4. Melakukan aktifitas fisik secara rutin.
5. Sering mencuci tangan dengan sabun dan air yang mengalir.
6. Minum air putih 8 gelas per hari
7. Cegah cacingan dan malaria melalui pola hidup bersih dan tidur menggunakan kelambu jika Anda tinggal di daerah endemis malaria.
8. Mengkonsumsi tablet tambah darah sesuai anjuran.

“Pastikan kita mengonsumsi makanan secara bervariasi dan bergizi. Makanan yang beragam dan seimbang gizinya akan mencegah terjadinya anemia, khususnya pada wanita, ibu hamil, dan remaja putri. Wanita lebih rentan terkena anemia karena mereka mengalami haid setiap bulannya,” lanjut dr. Dara lagi.

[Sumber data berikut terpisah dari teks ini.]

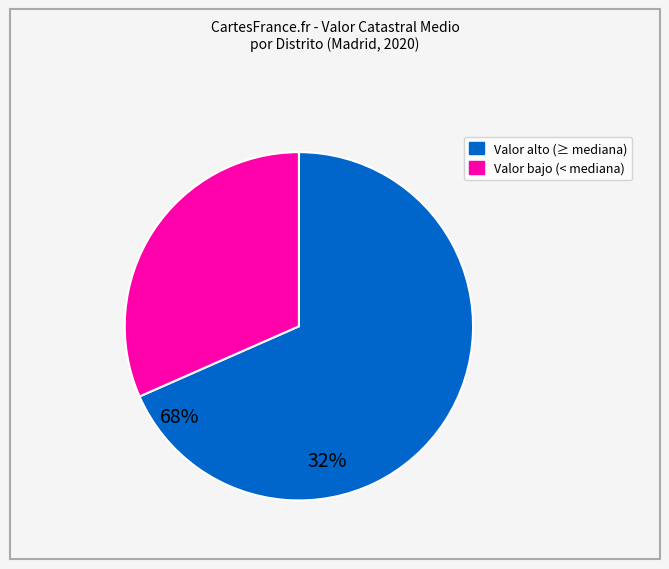

Which category has the biggest portion of the pie?

Valor alto (≥ mediana)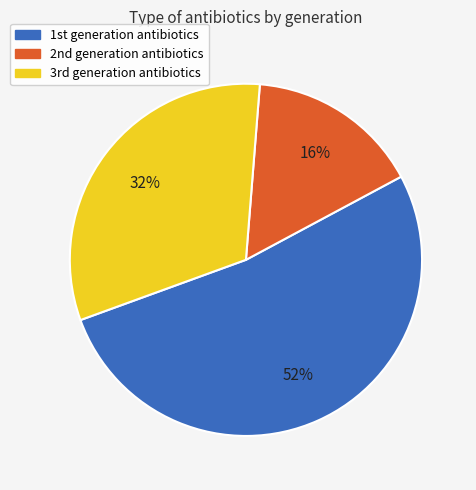

Which category has the smallest portion of the pie?

2nd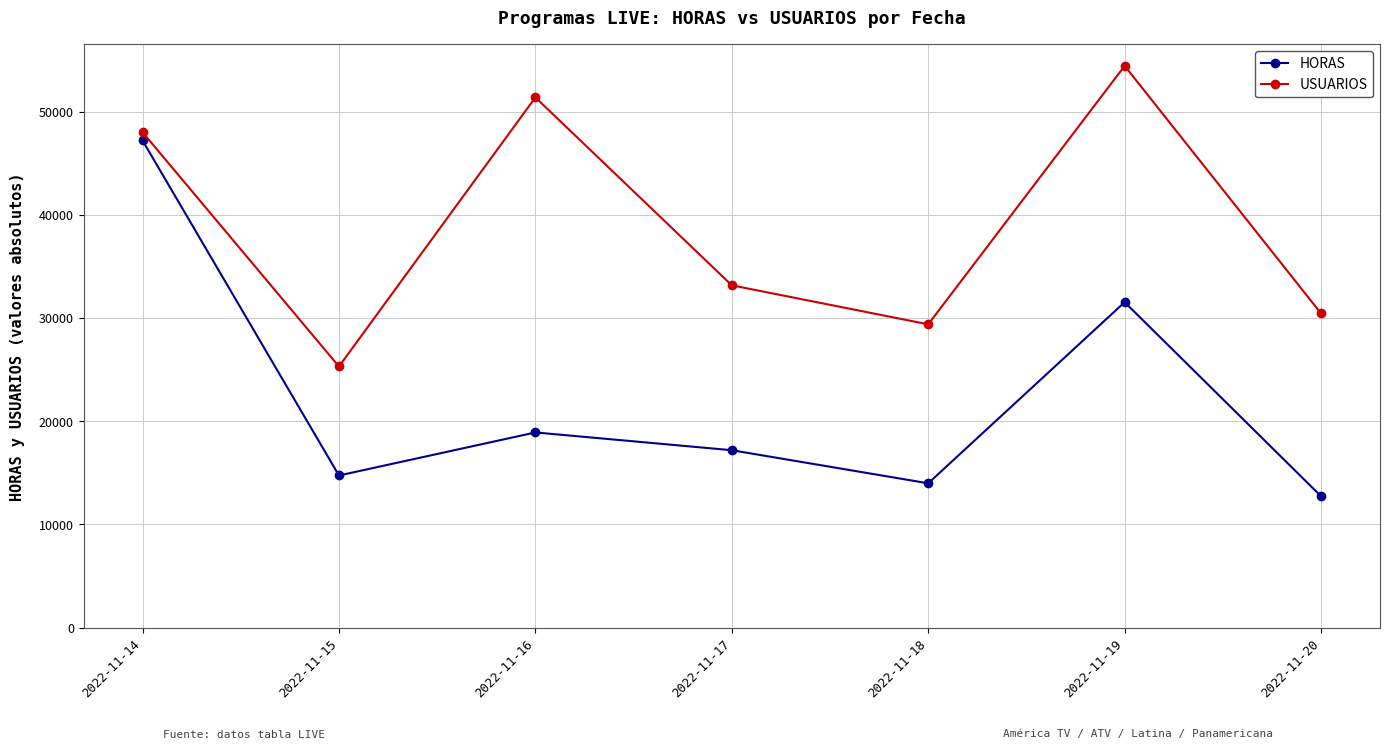

How many data points in HORAS are less than 17182?

3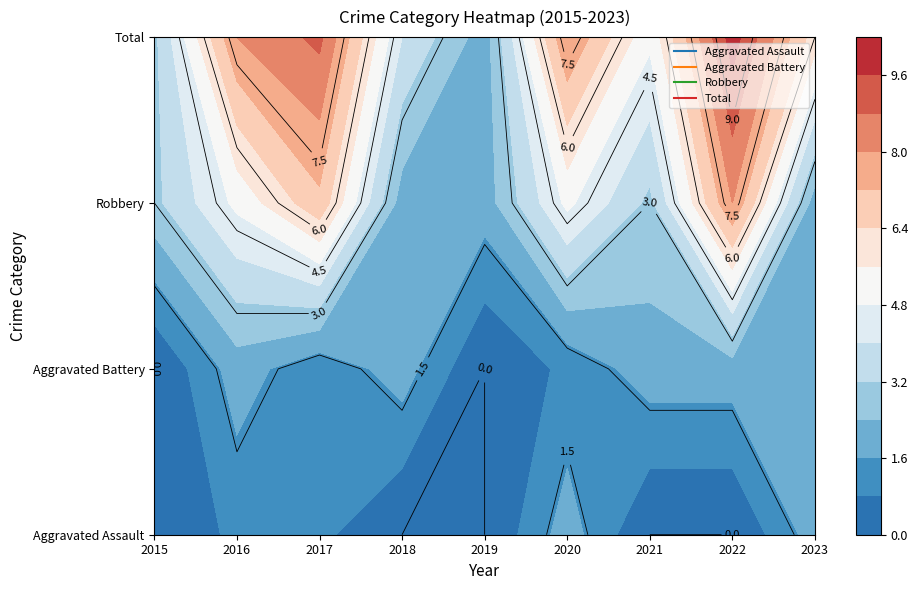

Is it true that Total equals 8 at 2016?

True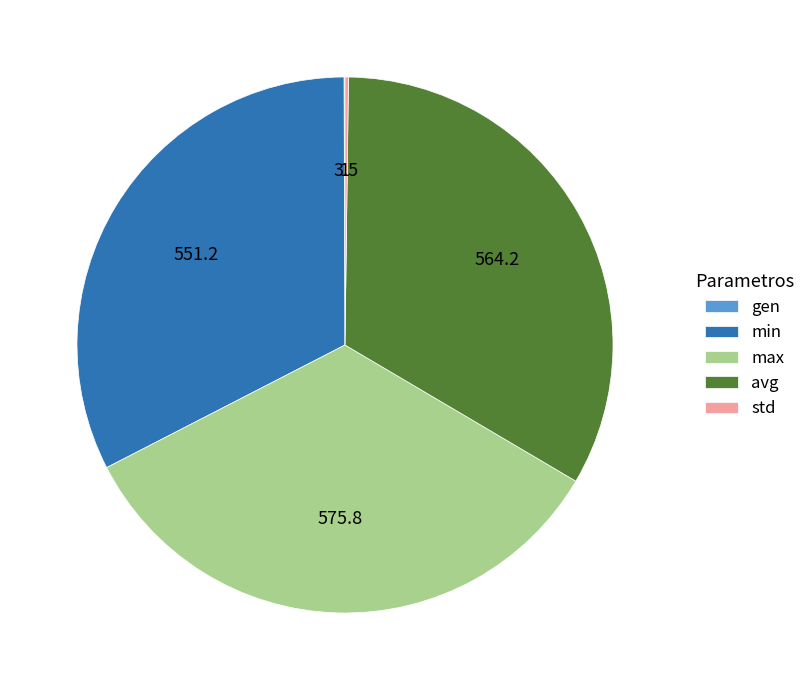

Combined, do avg and min account for over 50%?

Yes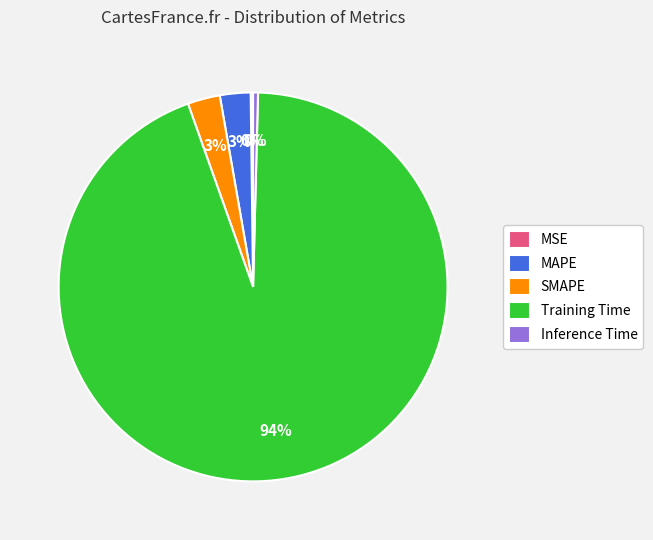

Which slice is the largest?

Training Time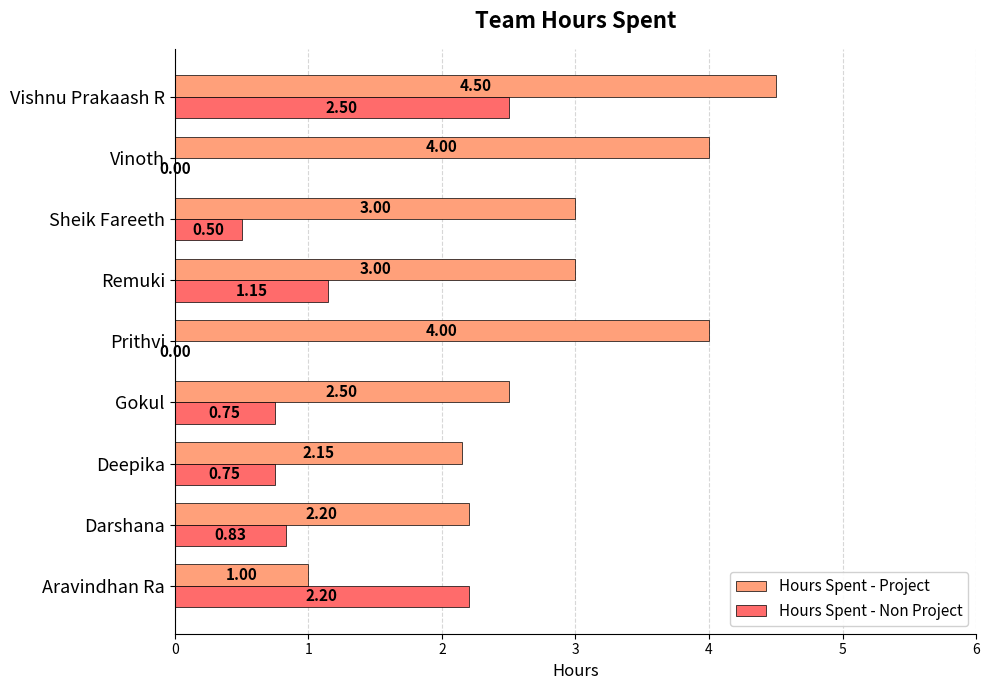

Which category has the highest value in the Hours Spent - Project series?

Vishnu Prakaash R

Terakhir, secara rutin melakukan pemeriksaan kesehatan berkala untuk mengetahui ada atau tidaknya anemia. Untuk konsumsi tablet tambah darah sebaiknya dilakukan setelah berkonsultasi dengan tenaga medis. Minumlah tablet setelah mengkonsumsi makanan gizi imbang. Gunakan air putih saat minum tabletnya. Makan jeruk atau jus kaya vitamin C, supaya penyerapan tablet tambah darah lebih EFEKTIF. JANGAN minum tablet tambah darah dengan teh, kopi atau susu, karena akan MENGHAMBAT penyerapan zat besi.

Nah, yuk mulai sekarang kita harus sadar diri untuk menjaga kesehatan kita sendiri. Generasi yang sehat tentu akan menghasilkan generasi yang sehat pula. Generasi yang sehat akan membentuk sumber daya manusia yang berkualitas. Hal ini akan bermanfaat bagi pembangunan bangsa dan Negara kita tercinta.